TASK BRIEF:
Every entry below should be reproduced exactly; no picture is to be included.
--
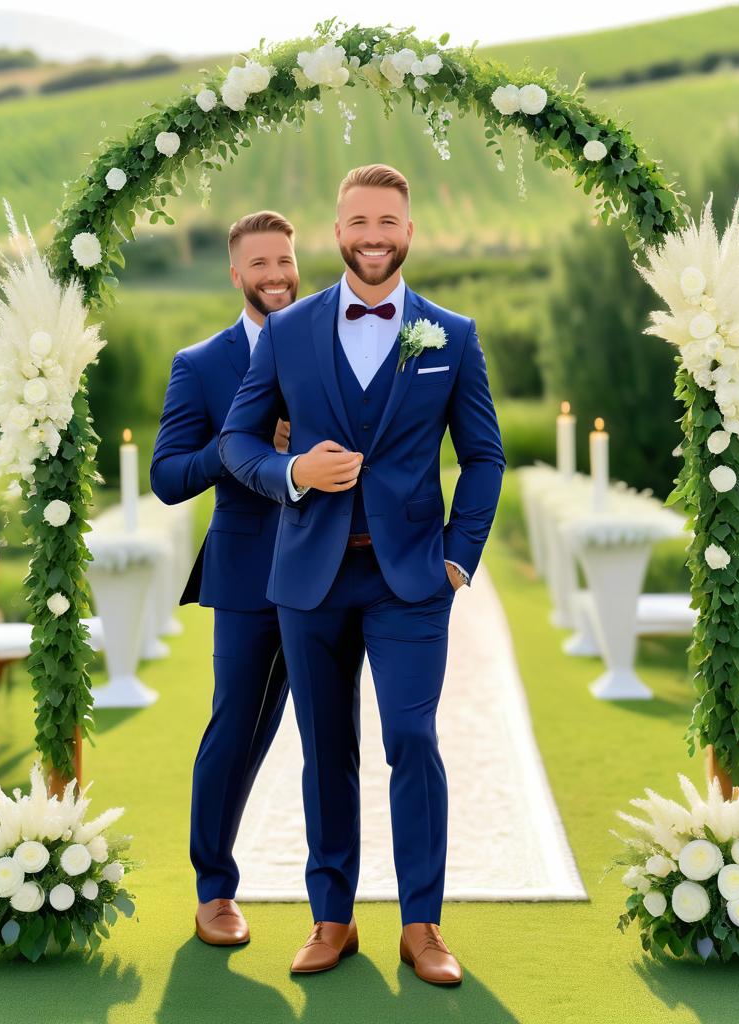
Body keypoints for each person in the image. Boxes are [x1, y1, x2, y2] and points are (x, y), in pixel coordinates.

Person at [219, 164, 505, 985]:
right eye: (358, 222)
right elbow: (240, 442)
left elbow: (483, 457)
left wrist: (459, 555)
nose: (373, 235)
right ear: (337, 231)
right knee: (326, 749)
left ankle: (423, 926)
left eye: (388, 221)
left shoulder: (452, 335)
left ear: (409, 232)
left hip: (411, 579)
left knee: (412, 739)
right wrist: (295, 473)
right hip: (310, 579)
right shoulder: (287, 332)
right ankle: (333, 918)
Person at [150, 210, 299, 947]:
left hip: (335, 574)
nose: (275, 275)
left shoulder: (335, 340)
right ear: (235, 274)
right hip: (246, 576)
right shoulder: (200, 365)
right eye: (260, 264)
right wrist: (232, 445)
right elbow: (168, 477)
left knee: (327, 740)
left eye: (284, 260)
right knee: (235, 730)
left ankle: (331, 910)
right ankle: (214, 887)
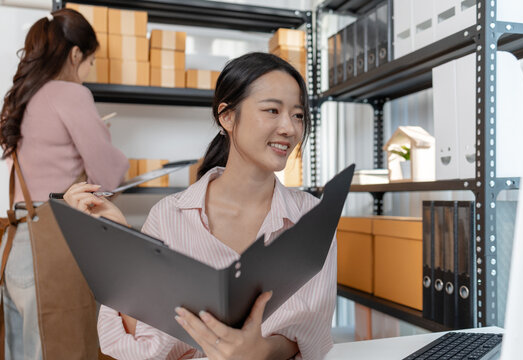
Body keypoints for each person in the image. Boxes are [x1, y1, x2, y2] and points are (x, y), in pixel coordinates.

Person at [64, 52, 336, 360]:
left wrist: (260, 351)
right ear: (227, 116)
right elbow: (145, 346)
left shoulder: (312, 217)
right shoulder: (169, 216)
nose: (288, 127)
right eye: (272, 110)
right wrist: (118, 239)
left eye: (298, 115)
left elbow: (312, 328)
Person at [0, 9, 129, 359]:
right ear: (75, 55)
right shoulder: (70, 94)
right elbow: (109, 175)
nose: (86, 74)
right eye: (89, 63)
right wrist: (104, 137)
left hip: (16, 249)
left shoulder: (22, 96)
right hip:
--
RESULT FOR THIS EXERCISE:
Body keypoints for each person in the image. Boxes are [x1, y1, x2, y2] and points are (x, y), in pixel coordinates.

Person at [219, 164, 505, 985]:
right eye: (358, 222)
right elbow: (240, 442)
left elbow: (483, 457)
left wrist: (459, 555)
nose: (373, 235)
right ear: (337, 231)
right knee: (326, 749)
left ankle: (423, 926)
left eye: (388, 221)
left shoulder: (452, 335)
left ear: (409, 232)
left hip: (411, 579)
left knee: (412, 739)
right wrist: (295, 473)
right hip: (310, 579)
right shoulder: (287, 332)
right ankle: (333, 918)
Person at [150, 210, 299, 947]:
left hip: (335, 574)
nose: (275, 275)
left shoulder: (335, 340)
right ear: (235, 274)
right hip: (246, 576)
right shoulder: (200, 365)
right eye: (260, 264)
right wrist: (232, 445)
right elbow: (168, 477)
left knee: (327, 740)
left eye: (284, 260)
right knee: (235, 730)
left ankle: (331, 910)
right ankle: (214, 887)
Body keypoints for each person in the image. Boxes are [x1, y1, x2, y2] and points are (x, y), in pixel coordinates.

Person at [64, 52, 336, 360]:
left wrist: (260, 351)
right ear: (227, 116)
right elbow: (145, 346)
left shoulder: (312, 217)
right shoulder: (169, 216)
nose: (288, 127)
right eye: (272, 110)
right wrist: (118, 239)
left eye: (298, 115)
left elbow: (312, 328)
Person at [0, 9, 129, 359]:
right ear: (75, 55)
right shoulder: (70, 94)
right elbow: (109, 175)
nose: (86, 74)
right eye: (89, 63)
right wrist: (104, 137)
left hip: (16, 249)
left shoulder: (22, 96)
right hip:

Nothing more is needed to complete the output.